Ausgewählter Textauszug:
****************************************
Die DEM-Partei bezeichnet die Amtsenthebungen als „Staatsstreich“ und sieht darin einen Angriff auf das Recht des kurdischen Volkes, zu wählen und gewählt zu werden. Die DEM-Partei hatte bei den Kommunalwahlen Ende März in dutzenden kurdischen Gemeinden gewonnen. Die AKP von Präsident Recep Tayyip Erdoğan erlebte hingegen ein Wahldebakel.

Türkei-Berichterstatter der EU kritisiert Amtsenthebungen

Der Türkei-Berichterstatter des Europäischen Parlaments, Nacho Sánchez Amor, hat die Einsetzung von Zwangsverwaltern in drei kurdischen Städten scharf kritisiert. Das „Treuhandsystem“ der türkischen Regierung stelle einen „eklatanten Angriff“ auf die Demokratie dar, schrieb der sozialdemokratische EU-Abgeordnete am Montag auf der Plattform X. Dieser Angriff sei darauf ausgerichtet, den Willen des Volkes zu usurpieren, und erfordere eine klare Antwort der EU, so Sánchez Amor.

Bundesregierung hüllt sich in Schweigen

Die Bundesregierung hat sich bislang nicht zu den undemokratischen Praktiken ihres NATO-Partners Türkei geäußert. Sie schweigt weiterhin zu der Tatsache, dass die Türkei die Anerkennung der Wahlergebnisse verweigert, kurdische Bürgermeister:innen durch Zwangsverwalter ersetzt und unter Gewalt festnimmt. Seit Jahrzehnten wird Kurd:innen in der Türkei die Möglichkeit verwehrt, sich frei an politischen Prozessen zu beteiligen. Ein Ausschluss von Kurd:innen aus sämtlichen Lebensbereichen sowie eine Bestrafung ihres politischen Engagements mit hohen Haftstrafen, Verfolgung und Gewalt sind an der Tagesordnung.
****************************************
Bereitgestellte Zeilen:
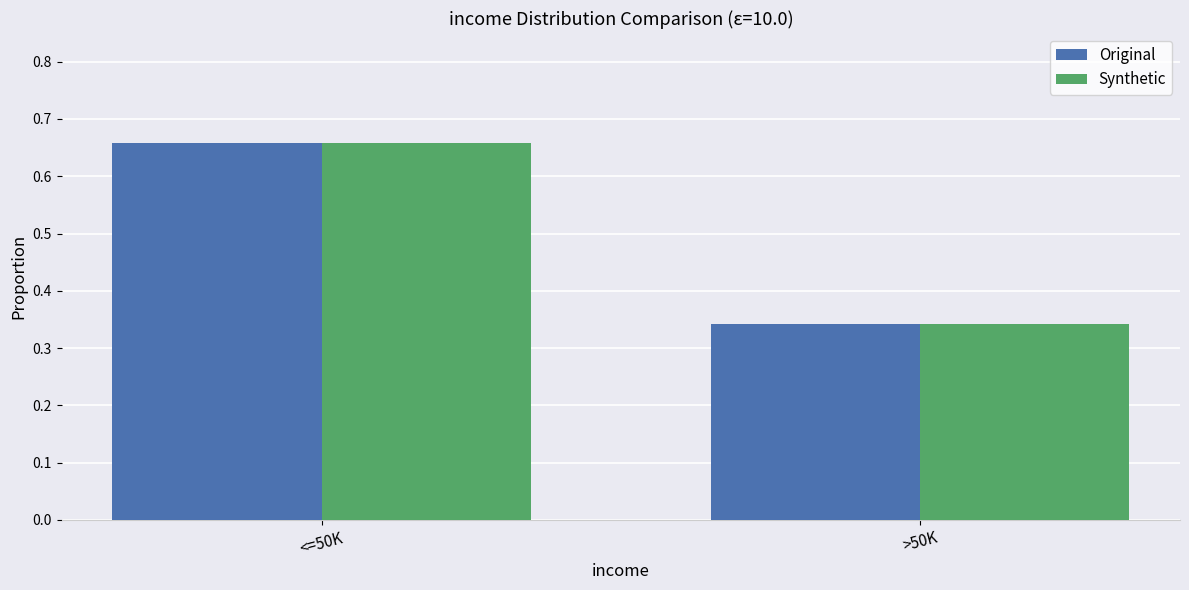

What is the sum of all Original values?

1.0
****************************************
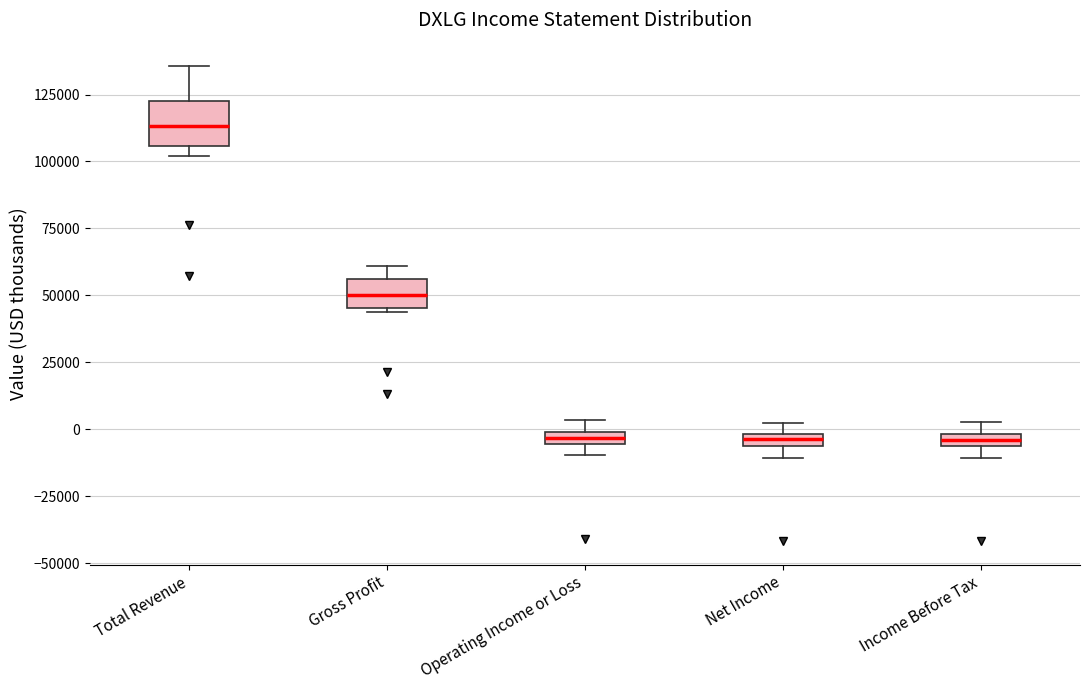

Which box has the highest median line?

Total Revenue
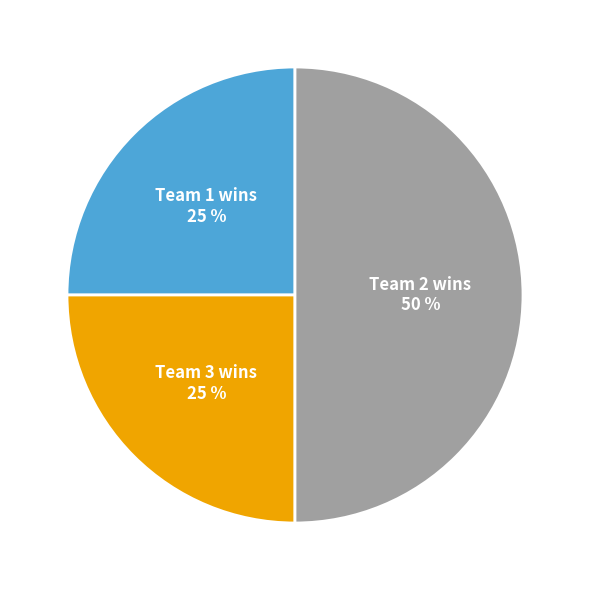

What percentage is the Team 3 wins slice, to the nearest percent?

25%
****************************************
Zu erledigen:
1. Stimmen diese Aussagen mit dem Textauszug über die Amtsenthebungen überein? (a) Die DEM-Partei hat bei den Kommunalwahlen Ende März in dutzenden kurdischen Gemeinden gewonnen. (b) Nacho Sánchez Amor ist ein liberaler EU-Abgeordneter. (c) Die Bundesregierung hat die Einsetzung der Zwangsverwalter öffentlich verurteilt. Antworte jeweils mit Ja oder Nein und zitiere die entscheidenden Worte wörtlich.
2. Schreib bitte den Textauszug über die Amtsenthebungen in kurdischen Städten nach seinem letzten Satz weiter.

Lösungen:
1.
(a) Ja: „Die DEM-Partei hatte bei den Kommunalwahlen Ende März in dutzenden kurdischen Gemeinden gewonnen.“
(b) Nein: „schrieb der sozialdemokratische EU-Abgeordnete am Montag auf der Plattform X“
(c) Nein: „Die Bundesregierung hat sich bislang nicht zu den undemokratischen Praktiken ihres NATO-Partners Türkei geäußert.“

2.
Bundeskanzler Scholz und Außenministerin Baerbock äußerten sich zuletzt zufrieden über die enge Zusammenarbeit mit der Türkei. Des Weiteren genehmigte die Bundesregierung kürzlich Waffenlieferungen im Wert von 336 Millionen US-Dollar an die Türkei. Dies ist insbesondere vor dem Hintergrund skandalös, dass die Türkei in Zusammenarbeit mit islamistischen Milizen im Norden und Osten Syriens sowie im Nordirak immer wieder zivile Ziele und kritische Infrastruktur bombardiert,  Kriegsverbrechen begeht und Menschenrechte im eigenen Land mit Füßen tritt.